Brief Review — How Transferable are Self-supervised Features in Medical Image Classification Tasks?

DVME, Aggregating SimCLR, SwAV, and DINO Features

3 min readNov 30, 2022

How Transferable are Self-supervised Features in Medical Image Classification Tasks?,
DVME, by Bayer AG, Germany
2021 ML4H (Sik-Ho Tsang @ Medium)
Self-Supervised Learning, Image Classification, Medical Image Analysis

Dynamic Visual Meta-Embedding (DVME) is proposed, boosting the performance by aggregating multiple feature information from SimCLR, SwAV, and DINO feature vectors.

Outline

Dynamic Visual Meta-Embedding (DVME)
Results

1. Dynamic Visual Meta-Embedding (DVME)

Dynamic Visual Meta-Embedding (DVME) is proposed, aggregating information by concatenating the embeddings of SimCLR, SwAV, and DINO pretrained models.
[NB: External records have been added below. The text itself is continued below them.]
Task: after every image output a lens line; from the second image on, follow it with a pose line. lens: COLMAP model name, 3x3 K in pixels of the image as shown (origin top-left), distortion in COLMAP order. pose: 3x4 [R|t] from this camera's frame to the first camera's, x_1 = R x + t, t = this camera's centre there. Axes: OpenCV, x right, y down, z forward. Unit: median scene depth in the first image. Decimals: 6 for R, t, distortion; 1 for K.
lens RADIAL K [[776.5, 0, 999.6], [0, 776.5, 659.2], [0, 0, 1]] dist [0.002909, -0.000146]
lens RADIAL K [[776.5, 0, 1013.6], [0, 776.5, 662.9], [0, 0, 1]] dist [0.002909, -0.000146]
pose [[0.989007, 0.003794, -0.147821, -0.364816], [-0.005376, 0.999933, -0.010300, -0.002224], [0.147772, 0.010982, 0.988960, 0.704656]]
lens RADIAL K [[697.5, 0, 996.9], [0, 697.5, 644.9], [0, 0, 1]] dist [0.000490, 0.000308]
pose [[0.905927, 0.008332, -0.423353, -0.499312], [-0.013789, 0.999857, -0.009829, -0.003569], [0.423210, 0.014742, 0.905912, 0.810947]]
The embedding space is extracted from the last fully connected unit from SimCLR and SwAV with the dimension 2048.
For DINO, the embedding is constructed by concatenating the class token of the last four blocks results in the dimension of 1536.
Then, each embedding is projected into a fixed size of 512 and fed the concatenation of the resulting embedding into a self-attention module, which is the same as the ViT one, except that the attention is learned across different components of the meta-embedding instead of image patches.
The embedding space from attention module is concatenated and projected to a fixed dimension of 512.
The importance of each embedding component is learnt for a specific downstream task.

2. Results

2.1. Datasets

**Number of samples for different subtasks**

There are 4 datasets. Each generate small (S), medium (M) and full datasets, for low data regime (S, M) evaluation.

2.2. Individual Self-Supervised Learning Approach

**Linear evaluation (Left) and fine-tuning (Right) performance of different self-supervised initializations**

SwAV and SimCLR pretrained features yield inconsistent patterns across all downstream tasks.
DINO initialization consistently outperforms all the other initializations across all tasks by a significant margin.
A higher performance for all self-supervised pretrained initializations compared to the supervised pretrained and randomly initialized baselines in the low data regimes.

This suggests that the representation generated by self-supervised methods are of higher quality, leading to better performance on the test set and reducing the performance variability between folds in low data regimes.

2.3. Proposed DVME

**Linear evaluation performance of Dynamic Visual Meta-Embedding (DVME)**

DVME outperforms this benchmark in 4/4 of the S subtasks, 3/4 of the M subtasks, and 2/4 F subtasks.

The improvement of DVME over the benchmark is particularly pronounced for the APTOS and NIH Chest X-ray tasks. For example,
DVME helps gain roughly 6% in Kappa score over the best individual baseline for the S and M subtask of the APTOS dataset.